With a blink of Natalie’s eyes, ‘Mari’ disappeared again as Natalie makes the rest of her trip back to the remnants of the plane.

 

She tried to keep her mind occupied by counting her steps, humming whatever song she could remember, and naming all the items off the seven-eleven menu selection, but her mind always drifted back to the bag on her shoulder, the weight of Mari.

 

After what felt like hours, she finally arrived, back to where it all began. Breathless, she swung open the door of the plane, trudging down the aisles until she found a specific spot.

 

Mari’s plane seat.

 

Natalie dropped the bag onto the chair, taking a seat next to it, letting herself sink in the silence.

 

“Maybe you’d have a different ending this time, whatever otherworldly reality shit you used to talk about.” She glanced down at the bag, a terrible ache panging in her chest. “Some universe where our plane didn’t crash, some universe where we kicked ass at Nationals.”

 

No response.

 

“Or some other universe where you’re still here, with me, with us.”

 

No response.

 

“I won’t let anyone else join you, Jackie, and coach on this plane again.”

 

No response.

 

A flutter of white catches Natalie off guard.
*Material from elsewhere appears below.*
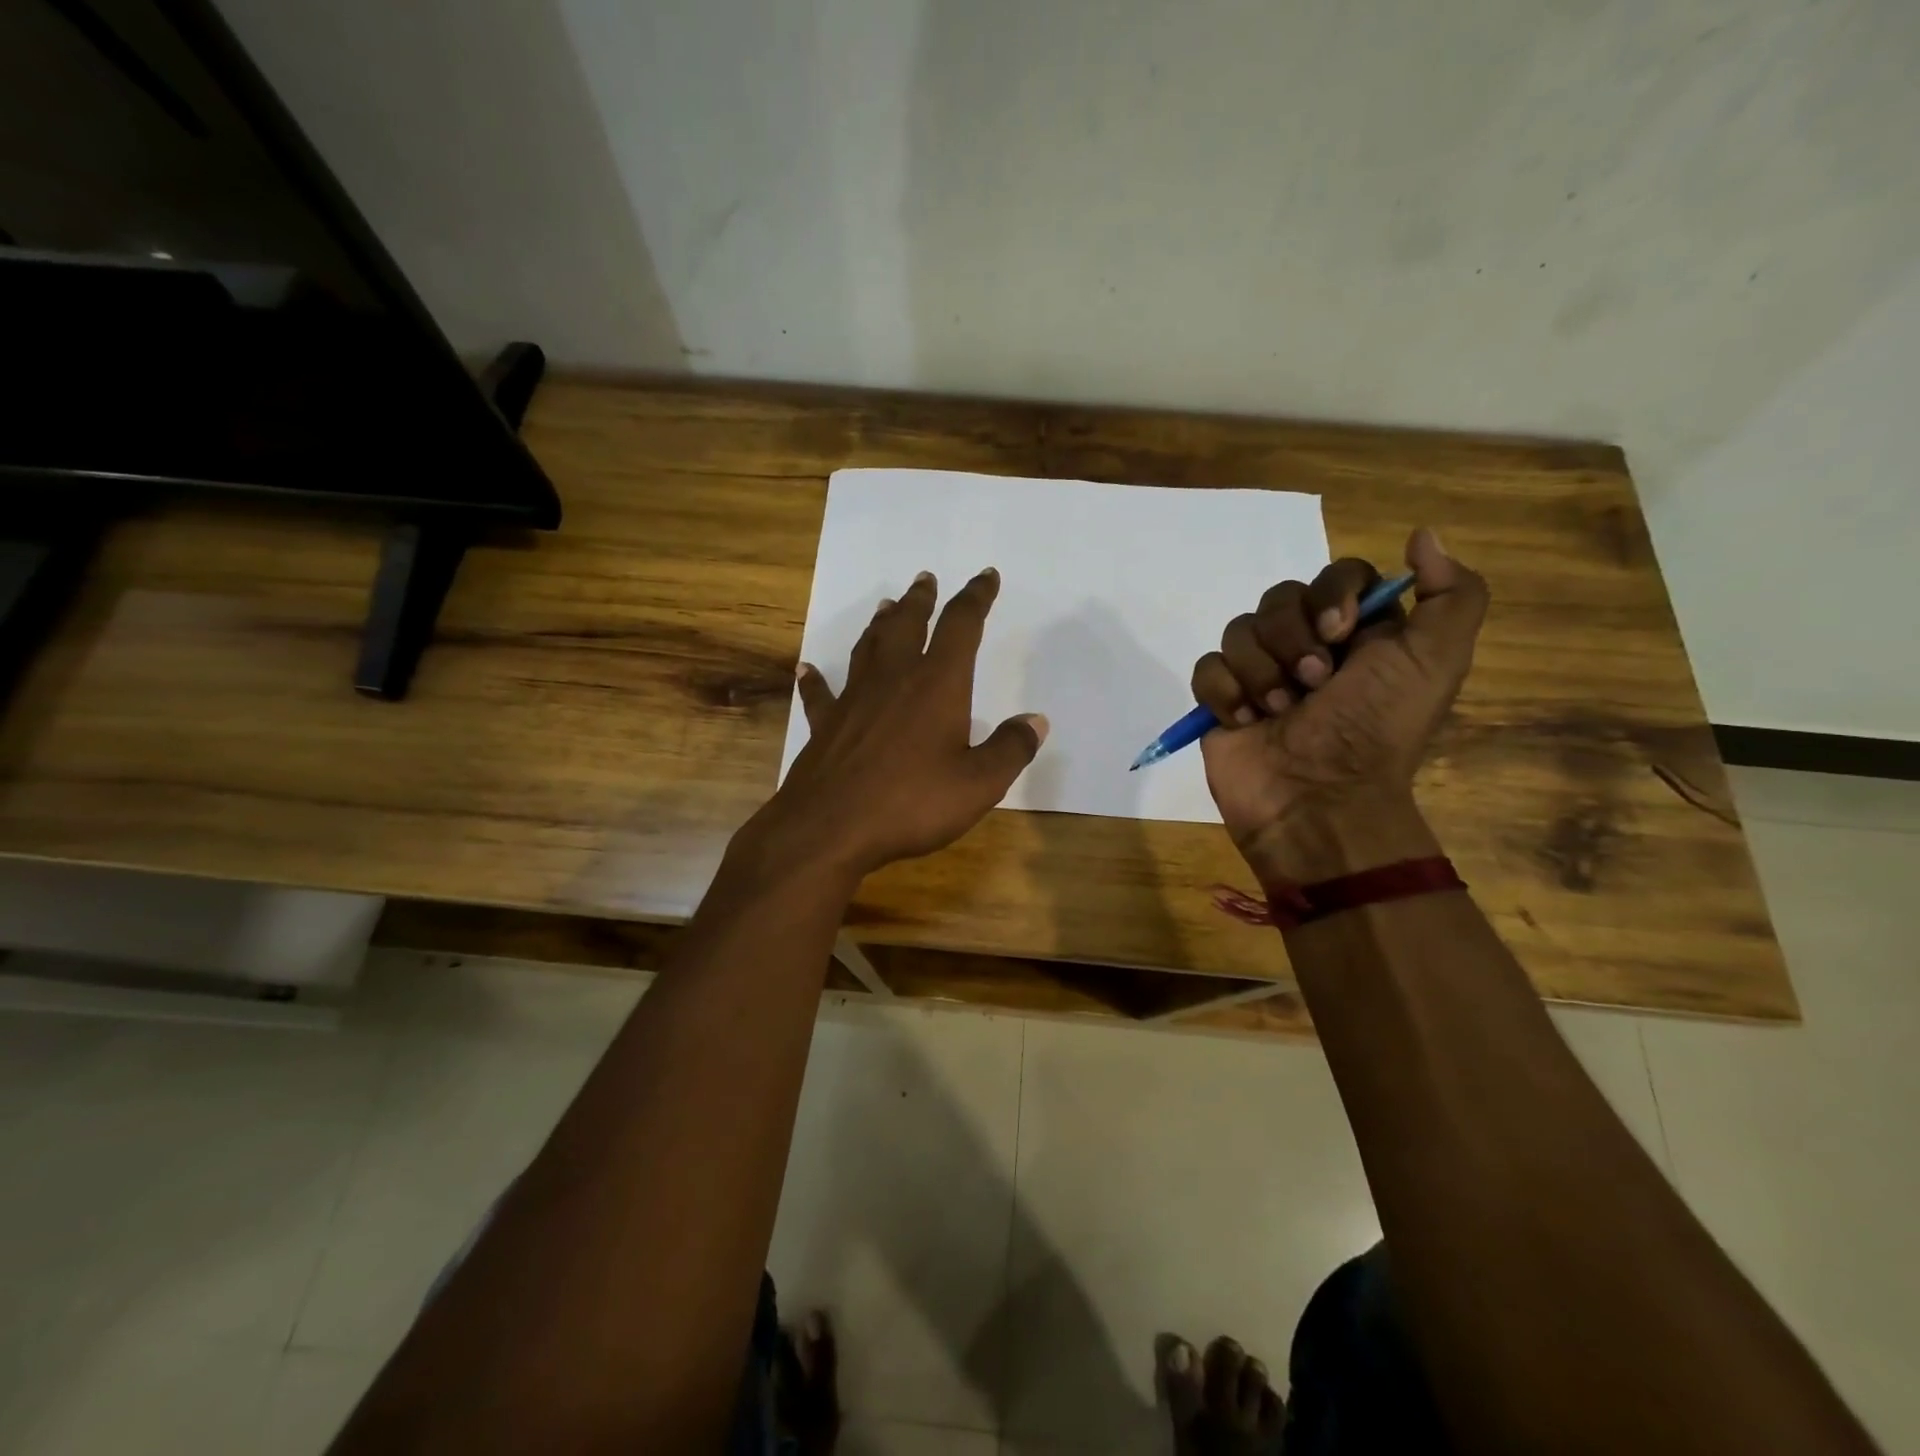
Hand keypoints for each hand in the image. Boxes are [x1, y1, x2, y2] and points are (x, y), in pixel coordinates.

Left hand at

She stared up at the sky through the holes in the plane ceiling. The snow fell onto her face, melting once it hit her warm skin.

 

“I’ll miss you a lot, Mar’, you know.”

 

No response.

 

Natalie sat next to Mari until the fall of snow blended in with the tears rolling down her face, until the sensation of the snow no longer burnt her face like her tears did, until she spent every last sob she had left in her.

 

She only left until the snow stopped, when Mari didn’t have to be alone in the snow once more.